**What this task involves**:
Below are the records; copy each line in which "parsing" can be found.

BEGIN Records to process

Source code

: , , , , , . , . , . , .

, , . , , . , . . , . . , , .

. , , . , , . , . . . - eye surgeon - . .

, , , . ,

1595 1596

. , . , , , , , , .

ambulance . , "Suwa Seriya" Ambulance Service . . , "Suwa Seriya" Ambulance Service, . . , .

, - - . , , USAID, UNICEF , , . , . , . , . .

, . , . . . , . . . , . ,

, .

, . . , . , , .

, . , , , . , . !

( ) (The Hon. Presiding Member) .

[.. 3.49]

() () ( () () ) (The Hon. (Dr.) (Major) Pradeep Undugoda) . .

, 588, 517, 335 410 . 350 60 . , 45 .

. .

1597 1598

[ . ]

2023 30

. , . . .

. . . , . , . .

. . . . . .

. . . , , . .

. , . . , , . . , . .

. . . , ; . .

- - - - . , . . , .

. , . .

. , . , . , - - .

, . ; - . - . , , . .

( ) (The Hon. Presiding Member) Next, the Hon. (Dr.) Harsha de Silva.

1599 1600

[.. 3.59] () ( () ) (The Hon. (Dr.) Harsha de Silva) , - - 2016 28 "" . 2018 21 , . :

END Records to process
BEGIN Records to process

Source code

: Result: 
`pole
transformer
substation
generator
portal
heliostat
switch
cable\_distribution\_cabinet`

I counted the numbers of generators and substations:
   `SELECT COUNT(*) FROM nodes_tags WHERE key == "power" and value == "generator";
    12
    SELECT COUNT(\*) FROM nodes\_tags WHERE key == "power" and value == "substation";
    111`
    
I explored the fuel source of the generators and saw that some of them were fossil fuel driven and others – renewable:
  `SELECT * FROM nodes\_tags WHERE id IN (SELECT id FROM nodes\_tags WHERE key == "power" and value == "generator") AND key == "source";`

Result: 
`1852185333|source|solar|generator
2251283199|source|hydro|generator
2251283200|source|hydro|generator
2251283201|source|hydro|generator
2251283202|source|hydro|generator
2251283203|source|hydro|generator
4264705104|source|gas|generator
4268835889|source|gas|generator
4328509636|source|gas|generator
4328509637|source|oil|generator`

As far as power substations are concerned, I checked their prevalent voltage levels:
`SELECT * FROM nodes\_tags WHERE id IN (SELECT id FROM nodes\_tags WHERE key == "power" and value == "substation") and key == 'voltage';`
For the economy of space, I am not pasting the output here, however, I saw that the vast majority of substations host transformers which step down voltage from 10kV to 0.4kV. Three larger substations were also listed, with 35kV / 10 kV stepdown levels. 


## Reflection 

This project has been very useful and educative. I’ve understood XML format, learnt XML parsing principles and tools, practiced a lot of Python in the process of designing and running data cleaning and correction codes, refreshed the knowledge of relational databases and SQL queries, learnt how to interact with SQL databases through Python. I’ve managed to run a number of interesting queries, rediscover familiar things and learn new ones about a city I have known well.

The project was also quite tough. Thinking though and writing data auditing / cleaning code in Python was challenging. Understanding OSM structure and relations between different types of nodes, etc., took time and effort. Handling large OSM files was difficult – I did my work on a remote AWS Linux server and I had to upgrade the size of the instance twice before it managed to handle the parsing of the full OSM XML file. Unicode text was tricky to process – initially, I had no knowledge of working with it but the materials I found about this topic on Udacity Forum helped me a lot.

END Records to process

**Your response**:
This project has been very useful and educative. I’ve understood XML format, learnt XML parsing principles and tools, practiced a lot of Python in the process of designing and running data cleaning and correction codes, refreshed the knowledge of relational databases and SQL queries, learnt how to interact with SQL databases through Python. I’ve managed to run a number of interesting queries, rediscover familiar things and learn new ones about a city I have known well.
The project was also quite tough. Thinking though and writing data auditing / cleaning code in Python was challenging. Understanding OSM structure and relations between different types of nodes, etc., took time and effort. Handling large OSM files was difficult – I did my work on a remote AWS Linux server and I had to upgrade the size of the instance twice before it managed to handle the parsing of the full OSM XML file. Unicode text was tricky to process – initially, I had no knowledge of working with it but the materials I found about this topic on Udacity Forum helped me a lot.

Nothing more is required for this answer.